It's too perilous really. We shouldn't even be facing this peril. We should instead go attack the castle Anthrax. That would be a fun peril.
-- ...."But even our students who are graduating are often not receiving the education they deserve. In low-income schools, students have less than a 50 percent chance of being taught by a mathematics or science teacher who holds a degree in the subject he or she teaches, according to the National Council of Teachers of Mathematics. This explains at least in part why less than a third of our fourth-grade and eighth-grade students performed at or above a proficient level in math, and why American 15-year-olds fall below the international average in mathematics literacy and problem-solving in the Program for International Student Assessment....."

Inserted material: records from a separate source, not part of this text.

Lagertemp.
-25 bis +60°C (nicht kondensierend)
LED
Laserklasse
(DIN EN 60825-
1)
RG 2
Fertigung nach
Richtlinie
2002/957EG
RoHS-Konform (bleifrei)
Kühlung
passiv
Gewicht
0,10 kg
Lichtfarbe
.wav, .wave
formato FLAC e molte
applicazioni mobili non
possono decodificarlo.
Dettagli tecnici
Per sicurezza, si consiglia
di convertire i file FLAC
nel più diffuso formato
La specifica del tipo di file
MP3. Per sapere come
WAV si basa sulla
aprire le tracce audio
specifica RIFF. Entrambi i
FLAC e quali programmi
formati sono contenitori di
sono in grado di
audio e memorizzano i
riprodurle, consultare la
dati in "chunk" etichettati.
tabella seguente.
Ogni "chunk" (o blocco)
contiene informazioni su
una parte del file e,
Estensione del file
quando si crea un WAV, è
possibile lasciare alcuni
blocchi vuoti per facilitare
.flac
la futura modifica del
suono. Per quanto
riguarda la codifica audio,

Back to my frequent points on education. Yes, I don't believe science is necessarily the be-all it's advertised as. But if we're going to hire teachers, they damn well better know the material. I've often wondered about education majors. What exactly are they studying? It amuses me the line oft quoted that education majors entering graduate school have among the lowest GPAs and lowest GRE scores. (Philosophy majors are the highest by the way). I'd much prefer that we hire people who have the education in math or science to teach. Some of them want to, some might even be good at it. There's much restriction on who can be hired, and how and what they're to teach. I don't think that's necessary. Teaching and learning is something that we can all do. Some of us are better at one or the other, but still. We can all learn how to teach because we do it ourselves. We teach ourselves things all the time. We show things to co-workers like little tidbits of information to make the work easier or less barren.

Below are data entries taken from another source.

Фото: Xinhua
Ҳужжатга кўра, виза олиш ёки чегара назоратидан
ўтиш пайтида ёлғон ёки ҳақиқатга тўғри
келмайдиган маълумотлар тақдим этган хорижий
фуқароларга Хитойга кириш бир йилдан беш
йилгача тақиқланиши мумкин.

I don't necessarily believe either that what we teach should be so standardized. Past elementary school, there isn't much we studied that was in and of itself a necessary subject for general success in our adult lives. Maybe civics, if it was taught rather than imparted. What each subject allows is the exploration of types of learning, fields of study, and different disciplines of the language of life as it were. That we can point to our flagging education system and say blindly "we're not teaching enough science or math", isn't a manner of deducing the actual problem. The problem is the way we (as a society, teachers might differ w/ this) look at teaching as a whole. It's virtually assumed that teaching is a particular art that has specific characteristics that carry over the entire general population. But learning is a specific art to a specific person. It's even specific to the type of learning we're doing at the time. Why would teaching be any different? I don't get how standardizing the process is going to offer us a solution to this crisis of stupidity.